Это была для нее неожиданность. Ей казалось, что она не выйдет замуж, и Чехов не женится, что это их судьба. Обе они ревновали Чехова друг к другу, и между ними было несколько нехороших сцен, но, к чести, их надо сказать, что всё это было забыто, и обе женщины, носившие фамилию Чехова дружили ещё полвека… Они были не так уж непохожи, как может показаться с первого взгляда: учительница и актриса. Но недаром они подружились вовсе не через Чехова. Книппер была более чем самостоятельна и очень направлена к своей карьере. Сказать теперь, была ли она хорошей актрисой, можно лишь условно. Во всяком случае, ей безусловно помогало постоянное протежирование Немировича-Данченко, с которым у нее был роман и до Чехова, и, по-видимому, при Чехове.
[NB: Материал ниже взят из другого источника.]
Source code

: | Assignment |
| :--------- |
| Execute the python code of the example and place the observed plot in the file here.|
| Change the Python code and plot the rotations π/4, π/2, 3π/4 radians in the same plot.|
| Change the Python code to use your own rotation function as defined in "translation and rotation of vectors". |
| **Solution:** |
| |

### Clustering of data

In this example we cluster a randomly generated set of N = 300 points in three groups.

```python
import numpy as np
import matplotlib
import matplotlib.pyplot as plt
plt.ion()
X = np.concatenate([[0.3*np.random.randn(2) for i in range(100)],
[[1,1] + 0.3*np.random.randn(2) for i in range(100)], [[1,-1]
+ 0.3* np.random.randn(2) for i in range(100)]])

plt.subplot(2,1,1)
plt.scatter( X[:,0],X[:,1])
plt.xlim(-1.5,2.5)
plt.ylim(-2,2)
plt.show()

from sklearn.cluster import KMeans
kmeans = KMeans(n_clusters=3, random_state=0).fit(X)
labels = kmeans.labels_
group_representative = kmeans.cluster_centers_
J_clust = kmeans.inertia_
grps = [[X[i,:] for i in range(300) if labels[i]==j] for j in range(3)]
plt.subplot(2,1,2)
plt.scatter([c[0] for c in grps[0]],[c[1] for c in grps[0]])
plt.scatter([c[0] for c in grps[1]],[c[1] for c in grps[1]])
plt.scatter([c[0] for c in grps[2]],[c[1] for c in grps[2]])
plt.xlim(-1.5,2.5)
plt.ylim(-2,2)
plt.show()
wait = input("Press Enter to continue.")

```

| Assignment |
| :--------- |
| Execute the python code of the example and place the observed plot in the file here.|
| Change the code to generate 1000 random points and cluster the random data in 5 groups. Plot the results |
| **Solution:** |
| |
Бросать театр она не хотела, и Чехова умело убеждали, что это будет крахом для репертуара, в котором были и его пьесы. Письма Книппер к Чехову служат доказательством того, что она не понимала его ни одной минуты, ни в чём. Она страдала от этого, потому что у нее хватало женской чуткости, чтобы это знать. Она не понимала прежде всего состояния его здоровья. Сама здоровая, волевая, как всякая актриса, привычная играть с высокой температурой, ехать на гастроли в гриппу и проч., она не верила врачу Чехова Альтшуллеру, когда он прямо пытался объяснить ей, как плохо обстоит дело. “Альтшуллер преувеличивает”, – убеждал её Чехов, и она предпочитала верить Чехову, потому что это было ей естественнее. Она задавала Чехову вопросы: “Для чего жить?” – как самая глупая из его читательниц, и не видела того, что было у нее под носом – не видела, что ей-то надо жить для продления его жизни…
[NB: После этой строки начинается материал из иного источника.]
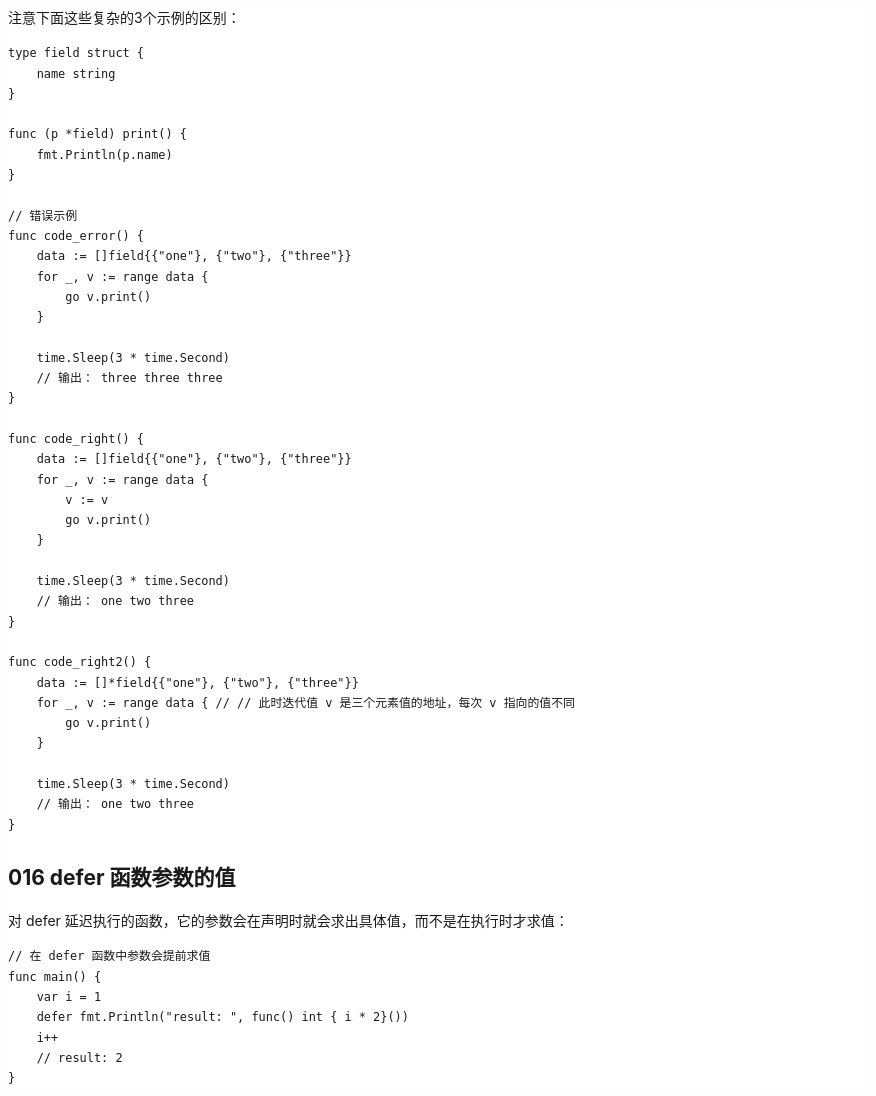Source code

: 注意下面这些复杂的3个示例的区别：

```golang
type field struct {
    name string
}

func (p *field) print() {
    fmt.Println(p.name)
}

// 错误示例
func code_error() {
    data := []field{{"one"}, {"two"}, {"three"}}
    for _, v := range data {
        go v.print()
    }
    
    time.Sleep(3 * time.Second)
    // 输出： three three three
}

func code_right() {
    data := []field{{"one"}, {"two"}, {"three"}}
    for _, v := range data {
        v := v
        go v.print()
    }
    
    time.Sleep(3 * time.Second)
    // 输出： one two three
}

func code_right2() {
    data := []*field{{"one"}, {"two"}, {"three"}}
    for _, v := range data { // // 此时迭代值 v 是三个元素值的地址，每次 v 指向的值不同
        go v.print()
    }
    
    time.Sleep(3 * time.Second)
    // 输出： one two three
}
```

## 016 defer 函数参数的值

对 defer 延迟执行的函数，它的参数会在声明时就会求出具体值，而不是在执行时才求值：

```golang
// 在 defer 函数中参数会提前求值
func main() {
    var i = 1
    defer fmt.Println("result: ", func() int { i * 2}())
    i++
    // result: 2
}
```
Он боролся с кашлем, удушьем, сердечной слабостью и изнуряющим поносом, она же, не переставая, толкала его заканчивать “Вишнёвый сад” и, вероятно, изводила вопросами о том, почему же он никак не закончит пьесу, столь нужную для репертуара театра… В браке так не бывает… Это и не стало браком, осталось романом двух зрелых людей, с не слившимися существованиями. Разделены они были далеко не только городами, но и всем складом чувств. Можно только представить себе, как дергался Чехов, читая в письмах Книппер что-нибудь вроде “пардон, мон шер, за выражение”. Это по поводу слова “задница”. Сколько высмеял Чехов подобных “моншеров” до своего знакомства с Книппер!
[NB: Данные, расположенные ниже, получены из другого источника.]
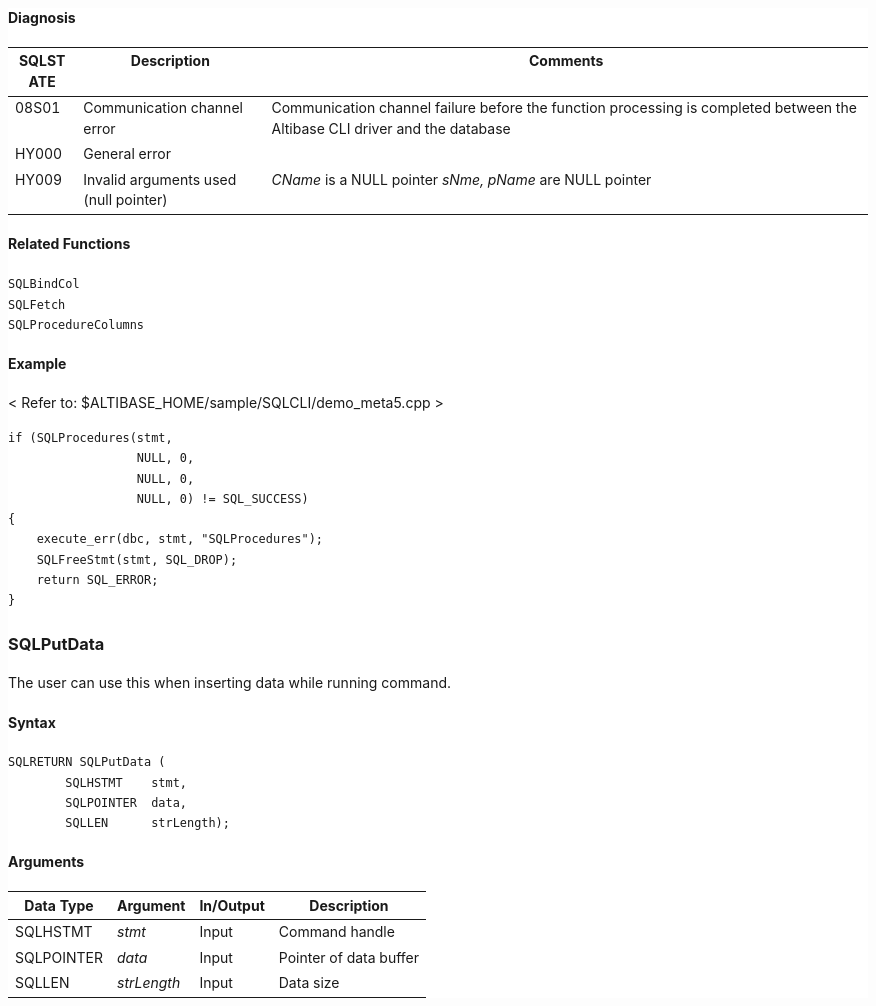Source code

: #### Diagnosis

| SQLSTATE | Description                           | Comments                                                     |
| -------- | ------------------------------------- | ------------------------------------------------------------ |
| 08S01    | Communication channel error           | Communication channel failure before the function processing is completed between the Altibase CLI driver and the database |
| HY000    | General error                         |                                                              |
| HY009    | Invalid arguments used (null pointer) | *CName* is a NULL pointer *sNme, pName* are NULL pointer     |

#### Related Functions

```
SQLBindCol
SQLFetch
SQLProcedureColumns
```

#### Example

< Refer to: $ALTIBASE_HOME/sample/SQLCLI/demo_meta5.cpp >

```
if (SQLProcedures(stmt,
                  NULL, 0,
                  NULL, 0,
                  NULL, 0) != SQL_SUCCESS)
{
    execute_err(dbc, stmt, "SQLProcedures");
    SQLFreeStmt(stmt, SQL_DROP);
    return SQL_ERROR;
}
```

### SQLPutData

The user can use this when inserting data while running command.

#### Syntax

```
SQLRETURN SQLPutData (
		SQLHSTMT 	stmt,
		SQLPOINTER 	data,
		SQLLEN 	    strLength);
```

#### Arguments

| Data Type  | Argument    | In/Output | Description            |
| ---------- | ----------- | --------- | ---------------------- |
| SQLHSTMT   | *stmt*      | Input     | Command handle         |
| SQLPOINTER | *data*      | Input     | Pointer of data buffer |
| SQLLEN     | *strLength* | Input     | Data size              |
Одного моего знакомого литературоведа Книппер и Мария Павловна приняли в двадцатых годах очень плохо, а потом извинились, добавив: “Мы думали, что вы из государственной нации” (т.е. из евреев). Но вскоре государственной нацией стали артисты Художественного театра, и Книппер, хотя ей и было это очень удивительно, стала заниматься месткомовскими делами. Куда же было деваться? Она привыкла представительствовать, сидеть в президиумах. У нее было очень много денег, славы, дешёвого сталинского почёта. Не знаю, задавала ли она ещё кому-нибудь вопрос: “Для чего жить?” Впрочем, она ведь и от Чехова ответа не получила…
Я как-то ответила Михаилу Светлову, который приглашал меня зайти к нему по-соседски (мы жили в одном подъезде): “Вряд ли мы с вами хорошо поговорим. Для меня вы слишком любите советскую власть”. Светлов воскликнул с присущим ему остроумием: “А кого мне любить? Бельгийскую власть?” Так притерпелась и Книппер. И когда она выступала с орденами на вечернем туалете, хотелось сказать словами Бунина Щепкиной-Куперник: “Несчастная старуха!”.